• _Exercise requirements_: Return every line below exactly as written.

[Saved entries]
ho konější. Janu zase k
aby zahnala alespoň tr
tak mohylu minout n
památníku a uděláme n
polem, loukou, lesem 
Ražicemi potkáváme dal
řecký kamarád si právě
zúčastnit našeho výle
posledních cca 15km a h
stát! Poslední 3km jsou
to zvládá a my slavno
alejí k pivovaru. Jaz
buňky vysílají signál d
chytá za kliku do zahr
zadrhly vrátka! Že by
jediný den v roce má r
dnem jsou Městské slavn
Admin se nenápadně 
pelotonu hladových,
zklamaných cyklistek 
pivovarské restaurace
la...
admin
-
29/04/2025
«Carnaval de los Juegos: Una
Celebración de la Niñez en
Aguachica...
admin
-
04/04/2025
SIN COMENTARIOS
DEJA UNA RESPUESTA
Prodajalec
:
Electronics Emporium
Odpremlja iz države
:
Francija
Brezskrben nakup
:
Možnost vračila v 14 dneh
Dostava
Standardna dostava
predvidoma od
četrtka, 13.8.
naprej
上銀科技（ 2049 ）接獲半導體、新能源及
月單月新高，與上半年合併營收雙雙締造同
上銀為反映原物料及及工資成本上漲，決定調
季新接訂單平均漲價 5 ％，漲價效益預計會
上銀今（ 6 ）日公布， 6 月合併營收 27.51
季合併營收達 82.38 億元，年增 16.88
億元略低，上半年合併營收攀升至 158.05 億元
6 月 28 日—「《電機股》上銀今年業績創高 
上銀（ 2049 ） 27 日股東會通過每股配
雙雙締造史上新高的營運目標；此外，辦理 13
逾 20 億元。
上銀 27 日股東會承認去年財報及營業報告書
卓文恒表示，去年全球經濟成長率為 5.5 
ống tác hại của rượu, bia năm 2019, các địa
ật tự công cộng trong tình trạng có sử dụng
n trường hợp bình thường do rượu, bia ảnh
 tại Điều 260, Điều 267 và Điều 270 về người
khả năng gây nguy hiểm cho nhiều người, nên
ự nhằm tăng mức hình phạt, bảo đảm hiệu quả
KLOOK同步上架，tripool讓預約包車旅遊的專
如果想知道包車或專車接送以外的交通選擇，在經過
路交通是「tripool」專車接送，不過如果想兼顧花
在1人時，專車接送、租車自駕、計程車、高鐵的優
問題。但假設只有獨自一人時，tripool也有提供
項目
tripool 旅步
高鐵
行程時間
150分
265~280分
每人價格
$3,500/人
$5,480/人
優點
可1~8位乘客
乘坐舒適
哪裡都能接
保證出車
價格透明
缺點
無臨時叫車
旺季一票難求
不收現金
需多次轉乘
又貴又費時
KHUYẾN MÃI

• _Worked solution_:
ho konější. Janu zase k
aby zahnala alespoň tr
tak mohylu minout n
památníku a uděláme n
polem, loukou, lesem 
Ražicemi potkáváme dal
řecký kamarád si právě
zúčastnit našeho výle
posledních cca 15km a h
stát! Poslední 3km jsou
to zvládá a my slavno
alejí k pivovaru. Jaz
buňky vysílají signál d
chytá za kliku do zahr
zadrhly vrátka! Že by
jediný den v roce má r
dnem jsou Městské slavn
Admin se nenápadně 
pelotonu hladových,
zklamaných cyklistek 
pivovarské restaurace
la...
admin
-
29/04/2025
«Carnaval de los Juegos: Una
Celebración de la Niñez en
Aguachica...
admin
-
04/04/2025
SIN COMENTARIOS
DEJA UNA RESPUESTA
Prodajalec
:
Electronics Emporium
Odpremlja iz države
:
Francija
Brezskrben nakup
:
Možnost vračila v 14 dneh
Dostava
Standardna dostava
predvidoma od
četrtka, 13.8.
naprej
上銀科技（ 2049 ）接獲半導體、新能源及
月單月新高，與上半年合併營收雙雙締造同
上銀為反映原物料及及工資成本上漲，決定調
季新接訂單平均漲價 5 ％，漲價效益預計會
上銀今（ 6 ）日公布， 6 月合併營收 27.51
季合併營收達 82.38 億元，年增 16.88
億元略低，上半年合併營收攀升至 158.05 億元
6 月 28 日—「《電機股》上銀今年業績創高 
上銀（ 2049 ） 27 日股東會通過每股配
雙雙締造史上新高的營運目標；此外，辦理 13
逾 20 億元。
上銀 27 日股東會承認去年財報及營業報告書
卓文恒表示，去年全球經濟成長率為 5.5 
ống tác hại của rượu, bia năm 2019, các địa
ật tự công cộng trong tình trạng có sử dụng
n trường hợp bình thường do rượu, bia ảnh
 tại Điều 260, Điều 267 và Điều 270 về người
khả năng gây nguy hiểm cho nhiều người, nên
ự nhằm tăng mức hình phạt, bảo đảm hiệu quả
KLOOK同步上架，tripool讓預約包車旅遊的專
如果想知道包車或專車接送以外的交通選擇，在經過
路交通是「tripool」專車接送，不過如果想兼顧花
在1人時，專車接送、租車自駕、計程車、高鐵的優
問題。但假設只有獨自一人時，tripool也有提供
項目
tripool 旅步
高鐵
行程時間
150分
265~280分
每人價格
$3,500/人
$5,480/人
優點
可1~8位乘客
乘坐舒適
哪裡都能接
保證出車
價格透明
缺點
無臨時叫車
旺季一票難求
不收現金
需多次轉乘
又貴又費時
KHUYẾN MÃI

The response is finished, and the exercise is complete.